Whatever you think of its new, more commercial approach to the market, Swift has one main challenge ahead of it if it hopes to attract more users onto its network (be that from the securities market or elsewhere) and that is to bring down its own costs and those passed on to its customers.

That was the rationale behind the launch of its Lean programme back in 2009 at a time when Swift was facing its first ever messaging volume decline on the previous year’s figures. The industry network operator duly hired consultancy firm McKinsey to advise on which heads to chop and which overheads to eliminate in order to bring down its overall costs by around 30% by the end of 2010. The plan was therefore to eliminate €120 million out of its overall running costs of €600 million per annum.

After all, Swift has to live up to its promise to its customers to bring down its pricing by 50% by next year; a tough ask when times are so tight.

The rather controversial selection of McKinsey for a considerable sum aside, as expected, the cost cutting largely centred on cutting headcounts: as noted by Campos in the Swift press conference in Hong Kong, 60% of Swift’s overheads are accounted for by its staffing costs. This has resulted in a number of high profile exits over the last year, including corporate actions stalwart Linda Bookheim.

According to Arun Aggarwal, Swift’s managing director for the UK, Ireland and the Nordics, the project is on course to be completed by the end of this year, with the last wave scheduled for the fourth quarter (at which point I imagine many staff members will breathe a blessed sigh of relief).

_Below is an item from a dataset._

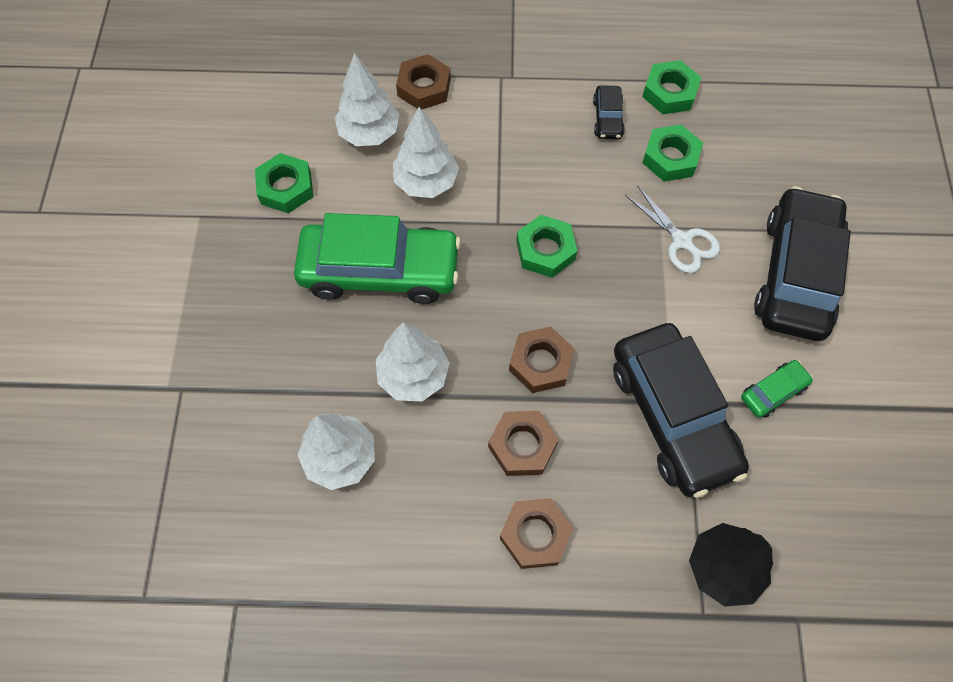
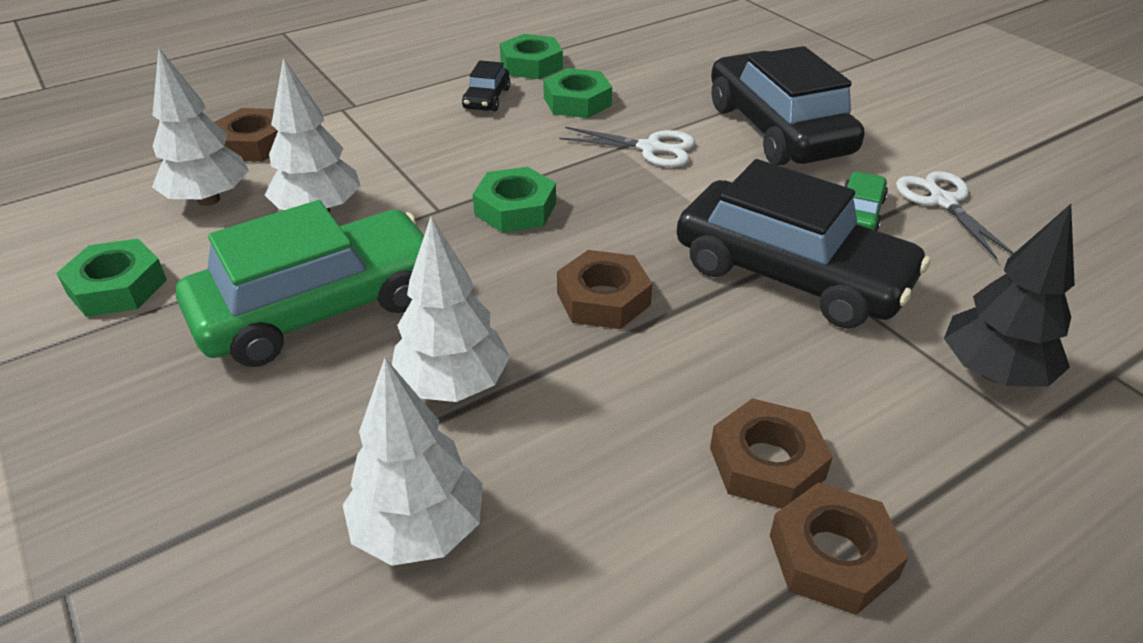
camera: 35 degrees left, 25 degrees down
(522, 445) = (659, 383): brown nut -> brown nut (832, 556)
(607, 118) = (487, 98): black car -> black car turned 45 degrees clockwise
(846, 419) = (943, 202): none -> white scissors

The end goal is therefore an efficiency gain of 30%, with 10% of this being reinvested in new growth areas, leading to an overall cost reduction of 20%.

However, Aggarwal was quick to reassure that Lean is not a retrenchment exercise, it is about doing what Swift does “more efficiently and laying the foundations for controlled growth”. So that effectively means keeping costs down permanently and not returning to the heady days of old (a fact which will no doubt be reflected by the Sibos “closing networking event”, rather than a party).

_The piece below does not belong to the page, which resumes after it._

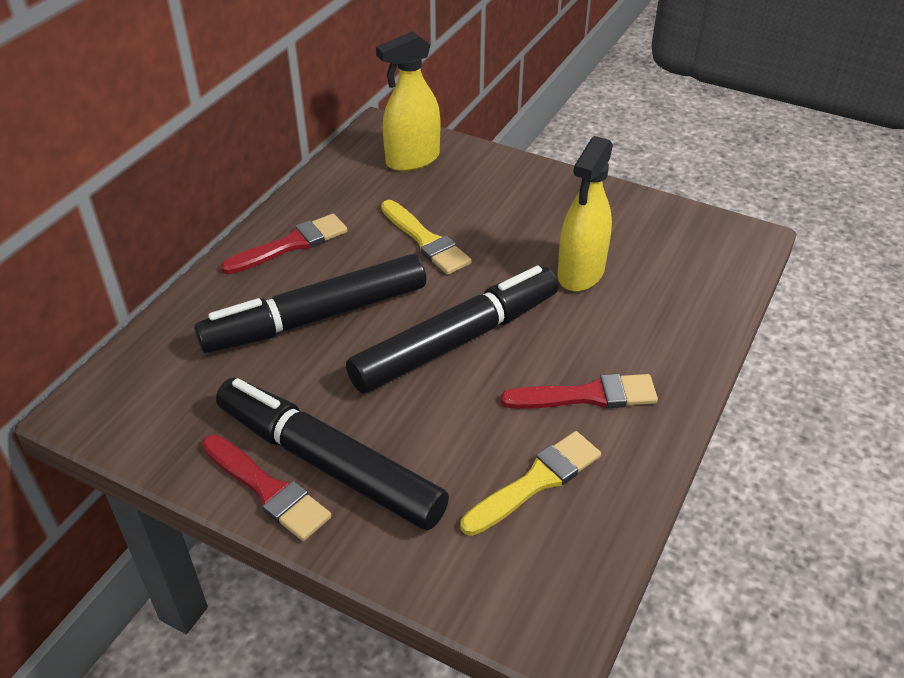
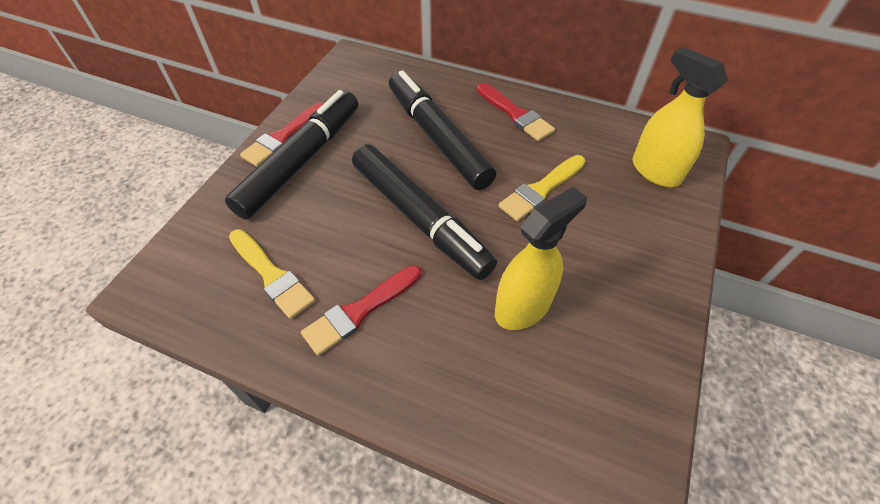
camera: 85 degrees right, 10 degrees up
(580, 273) = (523, 307): yellow spray bottle -> yellow spray bottle turned 120 degrees clockwise
(587, 395) = (360, 311): red brush -> red brush turned 60 degrees clockwise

Swift has had the advantage of volume increases year on year to enable it to bring down prices for its customers, with the average price per message going down and rebates being handed out fairly frequently since its inception. The last 18 months have, however, been a serious challenge and the eagerness of the industry network operator to get as much of a hold on other markets as it can reflects its desire to push volumes across the network up again.

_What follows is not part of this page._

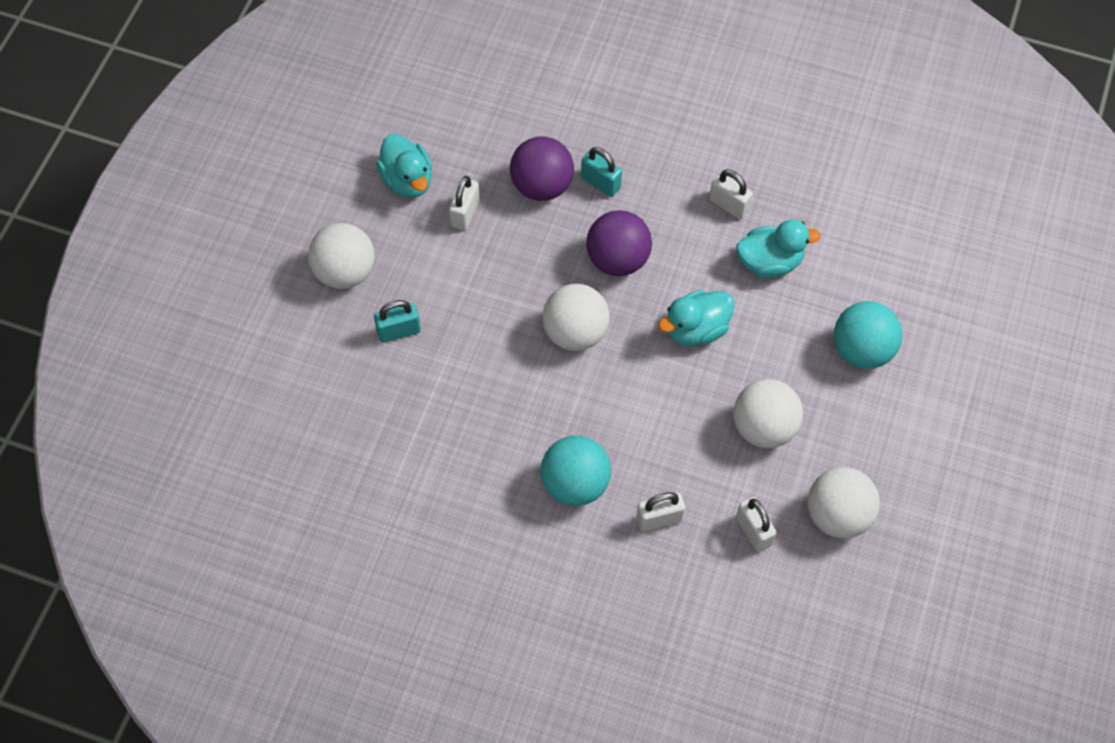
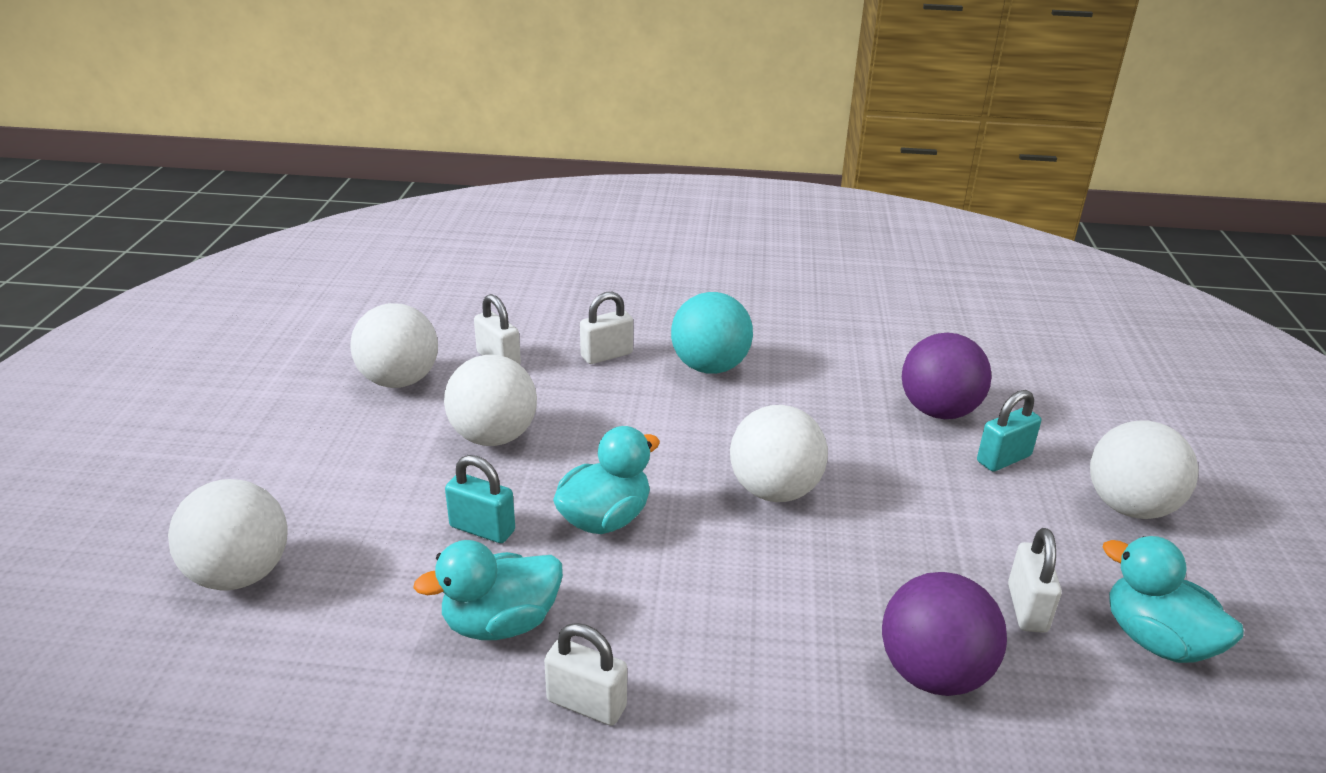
camera: 165 degrees right, 30 degrees down
(600, 183) = (834, 698): turquoise padlock -> turquoise padlock (482, 529)
(618, 260) = (752, 585): purple ball -> purple ball (938, 411)
(862, 350) = (350, 532): turquoise ball -> none
(925, 328) = (240, 574): none -> white ball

This uncertainty, however, could also make it challenging for Swift to continue to push down prices if volumes fail to reach the levels of previous years. The question that many in the industry are asking is whether Swift has changed its DNA to make it into a more cost conscious organisation.

As noted recently by Paul Bodart, BNY Mellon Asset Servicing’s executive vice president and head of EMEA global operations, the fixed price agreement is also coming to an end and the market is keen to see the next steps that Swift is planning with regards to reducing costs and increasing volumes. The ball is in Swift’s court and it has to prove it has cut out the fat to make it a leaner machine overall that can keep to its promises in spite of potentially tough times ahead.